Our systematic review has several strengths. First, we used data from a total of 16 articles in the meta-analysis, and these articles were mostly population-based studies that scored high in quality. Second, there were a robust number of studies for many risk factors; patient sex was assessed in 10 studies in total, followed by disease severity in 9 studies, and respiratory symptoms and smoking history in 8 studies. The methods used to measure disease severity, respiratory symptoms, and smoking history were relatively consistent across studies, which facilitated pooling of their findings. Lastly, we conducted several pooled analyses to assess the sensitivity of our findings to alternate definitions of COPD (fixed ratio and LLN) and analysis methods (unadjusted and adjusted analyses). Except for one study [25], our findings were consistent.

Our systematic review also has several limitations. First, half of the pooled samples were based on data from three large prevalence studies (EPI-SCAN, PLATINO, and BOLD). This resulted in overrepresentation of patients in Spain and Latin America; differences in patient and physician behavior and health-care services use can result in findings that vary across settings. Second, although the total number of studies for each risk factor was robust, the number of studies assessing each risk factor within pooled analyses tended to be small. This was partly because separate articles using the same dataset could not be combined in our pooled analyses. Third, with the exception of dyspnea, all other respiratory symptoms in the pooled analyses were measured as binary variables (either present or absent). Given our finding that symptoms are characteristic of a COPD diagnosis, a more nuanced assessment of their severity might result in an even greater ability to distinguish between undiagnosed and diagnosed patients. In addition, because respiratory symptoms were self-reported in all studies, reporting bias might have exaggerated the difference in symptoms between the undiagnosed and diagnosed groups. Finally, several studies reported additional comparisons of risk factors between diagnosed and undiagnosed patients. Examples include education, income, comorbidities, quantity and type of care, and a previous diagnosis of asthma. However, due to inconsistent definitions and different categorizations, we could not pool these estimates across studies. An important knowledge gap is the impact of environmental risk factors on the likelihood of receiving a diagnosis, which was rarely measured in the included studies.

Conclusions

The findings from this systematic review have important implications for research and policy around COPD diagnosis, for example, in estimating the return on investment in screening and case detection strategies for COPD. The true burden of COPD is the sum of the disease burden in diagnosed and undiagnosed patients. Our results indicate that undiagnosed patients generally have milder disease and therefore a lower disease burden, meaning that strategies aiming to reduce the underdiagnosis problem are unlikely to result in immediate and dramatic improvements in patient-related outcomes such as symptoms. However, the gap in disease severity and symptom burden between diagnosed and undiagnosed patients also indicates a delay in COPD diagnosis. Given the potential for disease modification at early stages of COPD, reducing this delay could be associated with substantial improvement in long-term patient outcomes and a reduction in mortality and costs.

**Saved entries:**

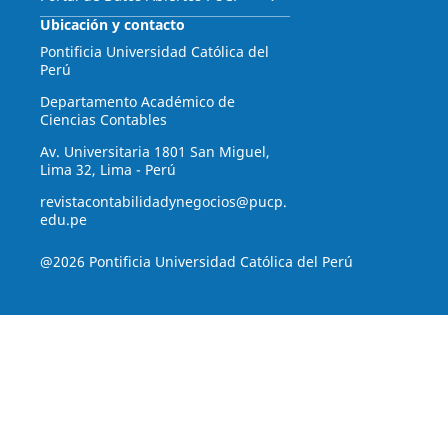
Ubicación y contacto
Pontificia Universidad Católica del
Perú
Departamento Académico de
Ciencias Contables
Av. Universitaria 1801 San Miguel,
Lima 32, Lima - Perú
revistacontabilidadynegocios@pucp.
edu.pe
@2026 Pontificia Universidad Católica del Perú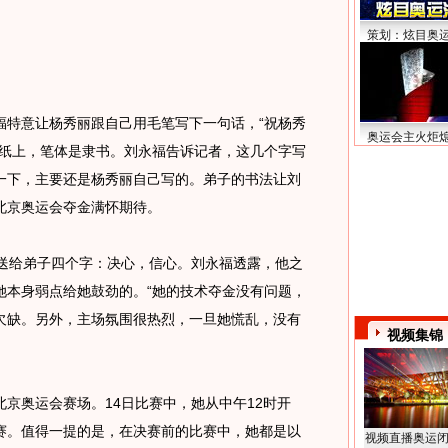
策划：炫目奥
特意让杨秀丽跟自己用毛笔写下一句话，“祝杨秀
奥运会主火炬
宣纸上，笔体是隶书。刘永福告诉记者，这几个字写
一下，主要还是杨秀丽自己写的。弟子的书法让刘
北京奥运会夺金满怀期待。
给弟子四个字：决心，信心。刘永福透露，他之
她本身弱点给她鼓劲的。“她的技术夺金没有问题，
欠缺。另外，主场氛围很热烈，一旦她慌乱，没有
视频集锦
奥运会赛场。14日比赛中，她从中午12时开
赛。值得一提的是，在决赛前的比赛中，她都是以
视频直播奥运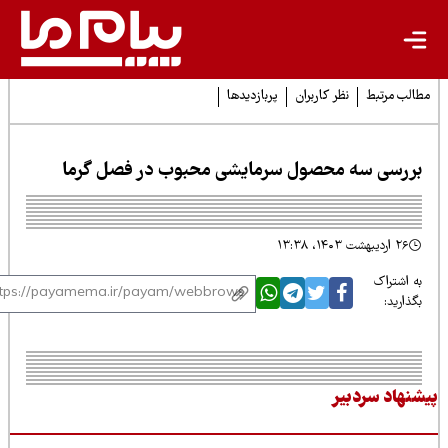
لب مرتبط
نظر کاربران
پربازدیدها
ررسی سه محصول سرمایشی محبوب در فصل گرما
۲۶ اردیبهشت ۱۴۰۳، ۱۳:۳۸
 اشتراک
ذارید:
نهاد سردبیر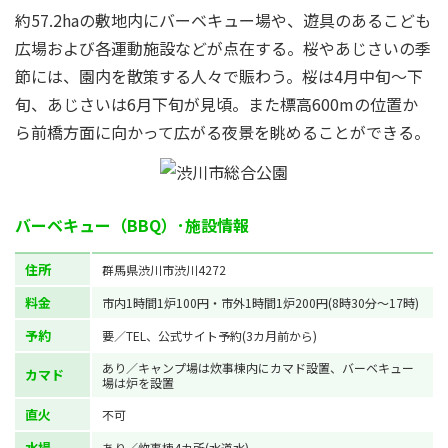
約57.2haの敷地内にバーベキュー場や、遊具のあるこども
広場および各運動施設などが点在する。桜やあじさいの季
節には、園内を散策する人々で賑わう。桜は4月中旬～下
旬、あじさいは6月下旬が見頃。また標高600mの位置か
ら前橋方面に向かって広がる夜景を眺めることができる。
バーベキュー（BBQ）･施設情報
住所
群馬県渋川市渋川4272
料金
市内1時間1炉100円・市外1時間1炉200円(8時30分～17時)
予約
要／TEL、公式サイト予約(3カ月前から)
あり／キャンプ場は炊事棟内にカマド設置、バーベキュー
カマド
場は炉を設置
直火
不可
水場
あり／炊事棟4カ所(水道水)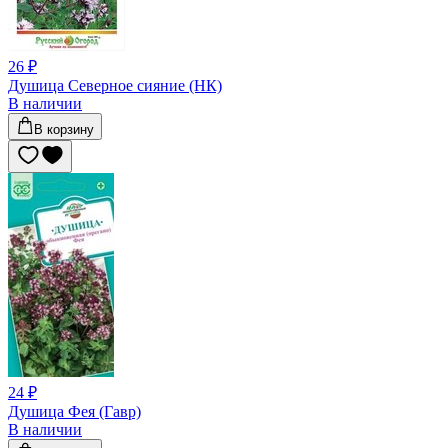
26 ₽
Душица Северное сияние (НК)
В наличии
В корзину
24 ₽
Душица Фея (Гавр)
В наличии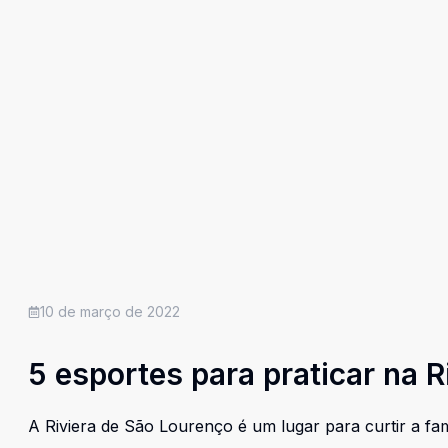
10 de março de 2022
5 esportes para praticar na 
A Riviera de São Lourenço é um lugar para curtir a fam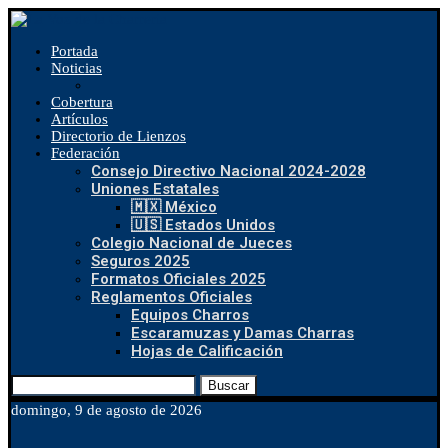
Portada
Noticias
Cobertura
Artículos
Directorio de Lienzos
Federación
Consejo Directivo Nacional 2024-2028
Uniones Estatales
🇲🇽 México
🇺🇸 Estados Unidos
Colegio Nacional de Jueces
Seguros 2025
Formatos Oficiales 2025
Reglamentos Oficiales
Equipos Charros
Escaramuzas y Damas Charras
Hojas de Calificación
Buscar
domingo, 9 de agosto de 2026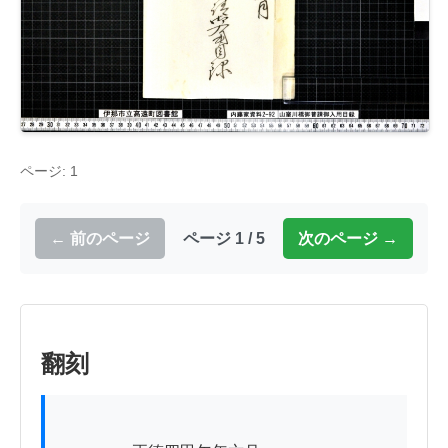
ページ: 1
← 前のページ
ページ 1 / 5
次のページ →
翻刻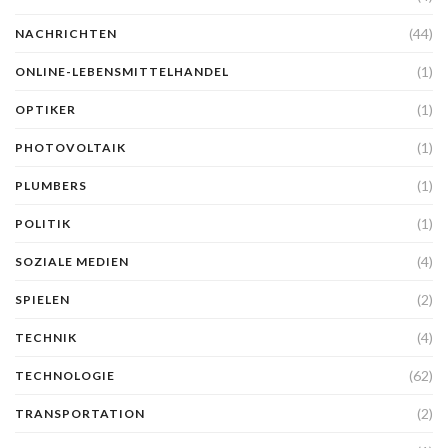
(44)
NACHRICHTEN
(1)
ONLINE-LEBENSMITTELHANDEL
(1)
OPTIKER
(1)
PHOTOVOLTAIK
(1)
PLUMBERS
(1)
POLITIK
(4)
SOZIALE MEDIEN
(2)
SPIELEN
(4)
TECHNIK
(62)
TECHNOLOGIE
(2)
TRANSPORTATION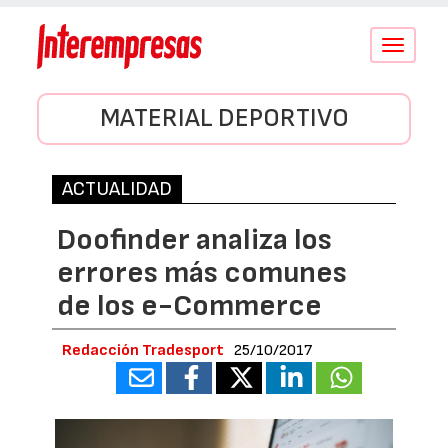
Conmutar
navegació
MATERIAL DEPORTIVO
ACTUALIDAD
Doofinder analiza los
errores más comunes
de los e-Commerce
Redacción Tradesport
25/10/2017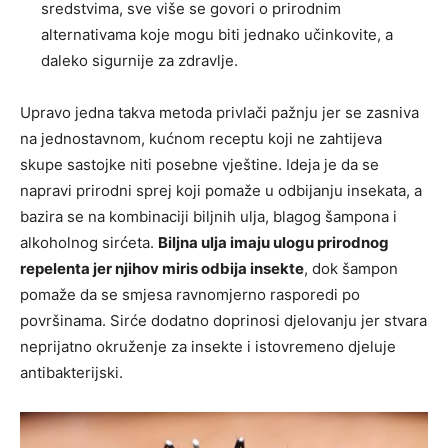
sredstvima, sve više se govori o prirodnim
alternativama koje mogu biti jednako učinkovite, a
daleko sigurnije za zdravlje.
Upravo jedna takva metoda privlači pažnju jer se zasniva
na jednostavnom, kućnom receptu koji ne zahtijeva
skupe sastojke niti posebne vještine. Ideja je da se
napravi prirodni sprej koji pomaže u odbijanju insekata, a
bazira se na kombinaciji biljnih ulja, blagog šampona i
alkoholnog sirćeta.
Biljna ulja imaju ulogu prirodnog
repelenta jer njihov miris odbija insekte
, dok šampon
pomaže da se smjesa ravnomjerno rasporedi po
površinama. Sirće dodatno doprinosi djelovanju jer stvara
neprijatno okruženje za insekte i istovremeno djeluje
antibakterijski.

**WHAT TO PRODUCE:** Please copy the COPD review excerpt from "Our systematic review has" to "findings were consistent.", switching "strengths" to "advantages". Work from the COPD review excerpt alone.

**SOLUTION TO THE EXERCISE:**
Our systematic review has several advantages. First, we used data from a total of 16 articles in the meta-analysis, and these articles were mostly population-based studies that scored high in quality. Second, there were a robust number of studies for many risk factors; patient sex was assessed in 10 studies in total, followed by disease severity in 9 studies, and respiratory symptoms and smoking history in 8 studies. The methods used to measure disease severity, respiratory symptoms, and smoking history were relatively consistent across studies, which facilitated pooling of their findings. Lastly, we conducted several pooled analyses to assess the sensitivity of our findings to alternate definitions of COPD (fixed ratio and LLN) and analysis methods (unadjusted and adjusted analyses). Except for one study [25], our findings were consistent.